Learners will tackle the fundamentals of Python, building simple and complex scripts and developing applications. These involve understanding the three pillars of programming, including sequence, selection and iteration programming techniques. We give insight into clean coding techniques and the advanced features of using procedures, functions, reading, and writing to external files.
- Data Science with Python: Introduction to Pandas
The learners apply vital data science skills using the industry-standard library, Pandas. The students will learn how to load data and manipulate it to investigate the data, in order to generate meaningful insights.
- Data Science with Python: Introduction to Algorithms, Machine and Deep Learning
Teaching is focused on the algorithms that are used within data science. The learners will be applying these algorithms using Sci-Kit Learn for machine learning and TensorFlow. They will create a clustering and regression model, and a fully connected neural network to investigate classification problems
- Introduction to Modelling and Data Visualisation
The learners model data and create meaningful data visualisations and data dashboards, using various Python libraries and proprietary software.

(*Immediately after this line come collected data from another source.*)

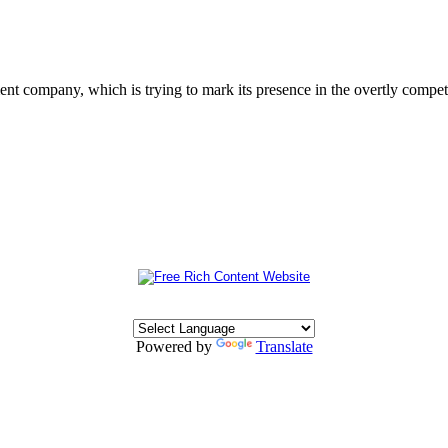
 company, which is trying to mark its presence in the overtly competit
Powered by
Translate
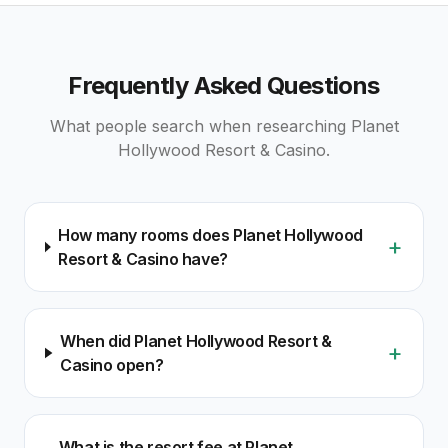
Frequently Asked Questions
What people search when researching
Planet
Hollywood Resort & Casino
.
How many rooms does Planet Hollywood
+
Resort & Casino have?
When did Planet Hollywood Resort &
+
Casino open?
What is the resort fee at Planet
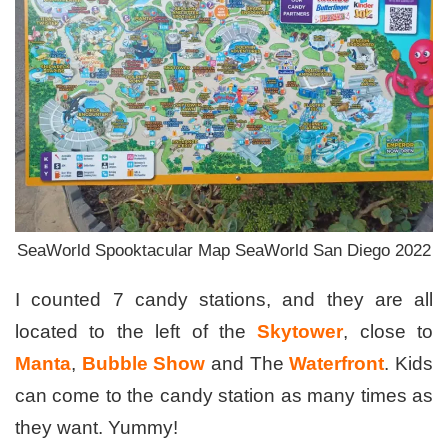
SeaWorld Spooktacular Map SeaWorld San Diego 2022
I counted 7 candy stations, and they are all
located to the left of the
Skytower
, close to
Manta
,
Bubble Show
and The
Waterfront
. Kids
can come to the candy station as many times as
they want. Yummy!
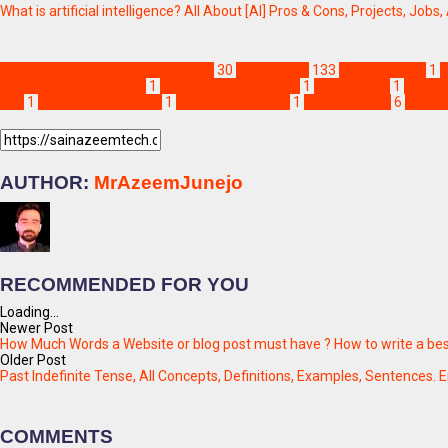
What is artificial intelligence? All About [AI] Pros & Cons, Projects, Jobs,
Computer Programming & Coding
30
Technology
133
ajju translator
1
a
android translation app
1
android translator app
1
applications
1
english
app
1
language translator
1
make android app
1
programming
6
source
AUTHOR:
MrAzeemJunejo
RECOMMENDED FOR YOU
Loading...
Newer Post
How Much Words a Website or blog post must have ? How to write a best
Older Post
Past Indefinite Tense, All Concepts, Definitions, Examples, Sentences. 
COMMENTS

Learners dig deep into what big data is and how it affects our everyday lives. The learners gain fundamental skills in creating relational databases using industry-standard SQL.
Each module above will have either a practical project, i.e., write code with the following functionality, or a small task to demonstrate skills learnt. Either of these approaches will provide the delegate with the opportunity to demonstrate their understanding of the topic.
Home learning: Work hours are flexible, but please note that your Trainer will only be available during core hours, and there may be additional group calls scheduled. Again, this will be agreed with the Trainers. Each week you will be given a home learning deadline. This will usually be the day before your next class. It is important that you meet these deadlines to avoid falling behind.
Home learning submission format: Home learning will be submitted via GitHub. You will receive guidance on how to create a GitHub account and link this to your PC. You will be required to provide your GitHub account details to your Trainer. Each week you will upload your home learning to your GitHub account, and this will be reviewed by your Trainer. Confirmation of receipt and any feedback will be provided to you via Slack.
We would also very much appreciate your feedback on how we can improve each module and the course. You will receive feedback forms via email.